Start of Records provided

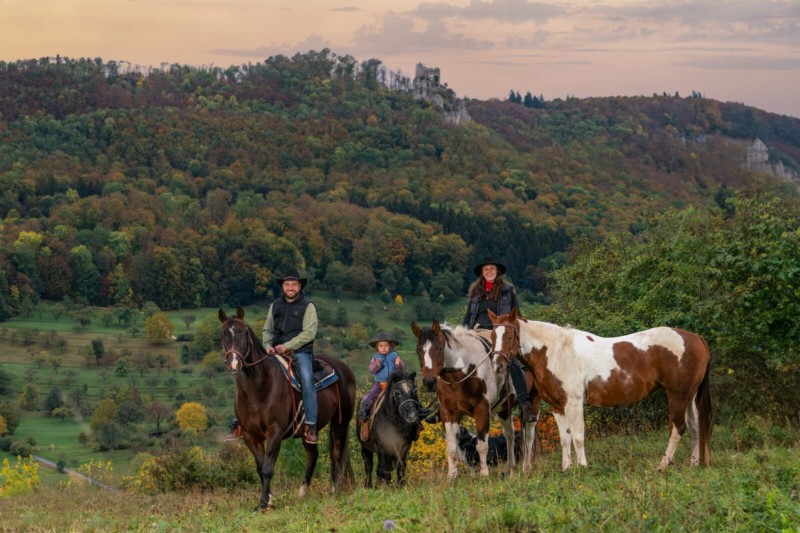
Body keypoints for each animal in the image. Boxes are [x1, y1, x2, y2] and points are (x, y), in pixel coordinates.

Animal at [218, 307, 356, 510]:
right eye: (223, 335)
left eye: (243, 333)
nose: (234, 363)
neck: (258, 389)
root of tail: (343, 368)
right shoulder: (250, 436)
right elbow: (260, 468)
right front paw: (268, 500)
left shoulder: (275, 431)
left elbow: (268, 468)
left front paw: (263, 503)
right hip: (309, 430)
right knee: (313, 455)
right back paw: (303, 492)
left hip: (341, 422)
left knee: (336, 453)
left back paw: (334, 490)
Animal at [411, 320, 541, 478]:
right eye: (418, 350)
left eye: (439, 348)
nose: (429, 382)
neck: (463, 372)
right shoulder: (448, 412)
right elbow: (452, 447)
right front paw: (451, 477)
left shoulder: (482, 410)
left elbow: (482, 445)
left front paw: (484, 474)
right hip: (504, 409)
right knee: (510, 435)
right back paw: (510, 468)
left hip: (534, 401)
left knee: (528, 436)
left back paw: (526, 468)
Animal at [489, 308, 712, 471]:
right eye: (492, 336)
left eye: (509, 336)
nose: (497, 365)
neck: (556, 350)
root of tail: (696, 338)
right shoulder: (557, 406)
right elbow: (564, 439)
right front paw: (566, 468)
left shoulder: (574, 403)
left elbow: (578, 436)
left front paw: (582, 467)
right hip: (689, 396)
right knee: (694, 427)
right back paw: (693, 464)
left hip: (678, 396)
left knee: (678, 428)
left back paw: (662, 465)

End of Records provided

Work instructions. What lines of the material contain "elbow"? Show them.

Final answer.
right elbow: (260, 468)
left elbow: (268, 468)
right elbow: (452, 447)
left elbow: (482, 445)
right elbow: (564, 439)
left elbow: (578, 436)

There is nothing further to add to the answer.